2016.08.18 - Making Scarf Joints

it has taken me 3 hours to join four battens together to give me two longer battens. Read the scintillating story, with pictures, below.

Two pieces of wood that will form the sides of the jig with the slope marked on the side of one and two holes drilled on the lower line right through both pieces of wood.

Like this.

Long screws put in each hole pointing inwards as shown here.

The base plate rests on these screws.

Two more holes are drilled in the sides now I know where the base plate sits.

And shorter screws used to fix the base plate in position.

The long screws were left in place although I could have removed them.

Another piece of wood screwed at the bottom of the jig for stability and to stop the sides from being squeezed together when the jig is mounted on the workbench.

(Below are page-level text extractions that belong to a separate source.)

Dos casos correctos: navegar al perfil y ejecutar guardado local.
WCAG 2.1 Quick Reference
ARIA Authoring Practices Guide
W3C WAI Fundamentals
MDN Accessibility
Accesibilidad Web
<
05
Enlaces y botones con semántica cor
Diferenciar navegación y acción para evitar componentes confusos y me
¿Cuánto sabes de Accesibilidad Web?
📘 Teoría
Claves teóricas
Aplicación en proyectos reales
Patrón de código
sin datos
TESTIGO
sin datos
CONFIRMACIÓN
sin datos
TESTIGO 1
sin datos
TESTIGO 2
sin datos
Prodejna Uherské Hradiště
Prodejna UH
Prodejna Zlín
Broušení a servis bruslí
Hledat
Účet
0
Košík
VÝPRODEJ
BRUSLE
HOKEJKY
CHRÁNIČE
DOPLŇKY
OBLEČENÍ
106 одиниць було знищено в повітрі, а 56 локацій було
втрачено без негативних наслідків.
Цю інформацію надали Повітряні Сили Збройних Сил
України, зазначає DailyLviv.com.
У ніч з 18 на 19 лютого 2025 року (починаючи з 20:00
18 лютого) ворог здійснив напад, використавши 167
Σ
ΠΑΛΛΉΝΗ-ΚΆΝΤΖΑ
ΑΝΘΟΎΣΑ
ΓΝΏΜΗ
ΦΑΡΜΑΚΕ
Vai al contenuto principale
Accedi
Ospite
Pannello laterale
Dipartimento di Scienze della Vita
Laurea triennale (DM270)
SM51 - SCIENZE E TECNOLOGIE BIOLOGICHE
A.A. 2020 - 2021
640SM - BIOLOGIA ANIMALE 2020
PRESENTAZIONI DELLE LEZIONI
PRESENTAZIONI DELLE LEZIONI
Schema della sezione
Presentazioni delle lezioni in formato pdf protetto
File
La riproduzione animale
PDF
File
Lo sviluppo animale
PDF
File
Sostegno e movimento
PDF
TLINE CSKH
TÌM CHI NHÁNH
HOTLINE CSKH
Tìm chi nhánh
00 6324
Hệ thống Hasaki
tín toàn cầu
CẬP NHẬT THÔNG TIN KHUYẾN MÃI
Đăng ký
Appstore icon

Two battens on the bottom of the slider to guide it along the jig.

Like this…

…and this.

Battens added to the top of the slider to stop the router from going too far and cutting the wrong bit or falling off.

And finally a slot to allow the router bit to poke through.

A test cut.

And a second one. This was a little skewed as I forgot to clean the shavings off the jig when I clamped the second piece in place and it was not level as a result.

Only a 5:1 taper but good enough.

Now for the acid test.

Not a bad fit at all. The battens will be planed after gluing up so a small mismatch will not matter.

The four battens with scarfs cut lined up ready to be glued. Resorcinol this time, not epoxy.

And now clamped up hard. I'll see how they have stuck on Sunday evening.